> TASK: The complete set of records should be given again verbatim.

★ ★ ★ ★ ★ ★ ★

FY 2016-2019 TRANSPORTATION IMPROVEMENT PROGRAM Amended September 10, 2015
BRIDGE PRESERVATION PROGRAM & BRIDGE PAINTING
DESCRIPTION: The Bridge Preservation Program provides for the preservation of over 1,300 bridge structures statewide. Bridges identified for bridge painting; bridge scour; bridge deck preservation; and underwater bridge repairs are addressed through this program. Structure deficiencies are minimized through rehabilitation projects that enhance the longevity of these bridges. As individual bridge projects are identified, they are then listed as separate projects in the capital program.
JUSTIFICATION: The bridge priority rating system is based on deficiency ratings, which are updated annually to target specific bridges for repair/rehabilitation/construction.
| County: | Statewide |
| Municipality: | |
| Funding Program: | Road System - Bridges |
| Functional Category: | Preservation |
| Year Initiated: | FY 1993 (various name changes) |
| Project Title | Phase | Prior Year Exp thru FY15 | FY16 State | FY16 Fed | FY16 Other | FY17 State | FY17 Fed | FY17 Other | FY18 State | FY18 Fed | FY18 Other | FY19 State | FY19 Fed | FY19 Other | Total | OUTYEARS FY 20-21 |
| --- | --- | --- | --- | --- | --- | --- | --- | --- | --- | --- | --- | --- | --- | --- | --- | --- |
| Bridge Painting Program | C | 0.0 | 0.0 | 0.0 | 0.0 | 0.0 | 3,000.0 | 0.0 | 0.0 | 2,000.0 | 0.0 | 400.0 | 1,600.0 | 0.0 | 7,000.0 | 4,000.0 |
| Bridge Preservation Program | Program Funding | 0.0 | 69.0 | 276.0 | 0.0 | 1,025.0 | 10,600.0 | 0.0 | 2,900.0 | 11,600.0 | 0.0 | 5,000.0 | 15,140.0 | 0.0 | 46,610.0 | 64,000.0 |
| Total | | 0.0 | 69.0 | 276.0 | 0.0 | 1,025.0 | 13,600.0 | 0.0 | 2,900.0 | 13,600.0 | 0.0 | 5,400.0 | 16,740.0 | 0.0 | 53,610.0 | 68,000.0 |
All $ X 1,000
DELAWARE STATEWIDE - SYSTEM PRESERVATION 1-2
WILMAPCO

★ ★ ★ ★ ★ ★ ★

> RESULT:
FY 2016-2019 TRANSPORTATION IMPROVEMENT PROGRAM Amended September 10, 2015
BRIDGE PRESERVATION PROGRAM & BRIDGE PAINTING
DESCRIPTION: The Bridge Preservation Program provides for the preservation of over 1,300 bridge structures statewide. Bridges identified for bridge painting; bridge scour; bridge deck preservation; and underwater bridge repairs are addressed through this program. Structure deficiencies are minimized through rehabilitation projects that enhance the longevity of these bridges. As individual bridge projects are identified, they are then listed as separate projects in the capital program.
JUSTIFICATION: The bridge priority rating system is based on deficiency ratings, which are updated annually to target specific bridges for repair/rehabilitation/construction.
| County: | Statewide |
| Municipality: | |
| Funding Program: | Road System - Bridges |
| Functional Category: | Preservation |
| Year Initiated: | FY 1993 (various name changes) |
| Project Title | Phase | Prior Year Exp thru FY15 | FY16 State | FY16 Fed | FY16 Other | FY17 State | FY17 Fed | FY17 Other | FY18 State | FY18 Fed | FY18 Other | FY19 State | FY19 Fed | FY19 Other | Total | OUTYEARS FY 20-21 |
| --- | --- | --- | --- | --- | --- | --- | --- | --- | --- | --- | --- | --- | --- | --- | --- | --- |
| Bridge Painting Program | C | 0.0 | 0.0 | 0.0 | 0.0 | 0.0 | 3,000.0 | 0.0 | 0.0 | 2,000.0 | 0.0 | 400.0 | 1,600.0 | 0.0 | 7,000.0 | 4,000.0 |
| Bridge Preservation Program | Program Funding | 0.0 | 69.0 | 276.0 | 0.0 | 1,025.0 | 10,600.0 | 0.0 | 2,900.0 | 11,600.0 | 0.0 | 5,000.0 | 15,140.0 | 0.0 | 46,610.0 | 64,000.0 |
| Total | | 0.0 | 69.0 | 276.0 | 0.0 | 1,025.0 | 13,600.0 | 0.0 | 2,900.0 | 13,600.0 | 0.0 | 5,400.0 | 16,740.0 | 0.0 | 53,610.0 | 68,000.0 |
All $ X 1,000
DELAWARE STATEWIDE - SYSTEM PRESERVATION 1-2
WILMAPCO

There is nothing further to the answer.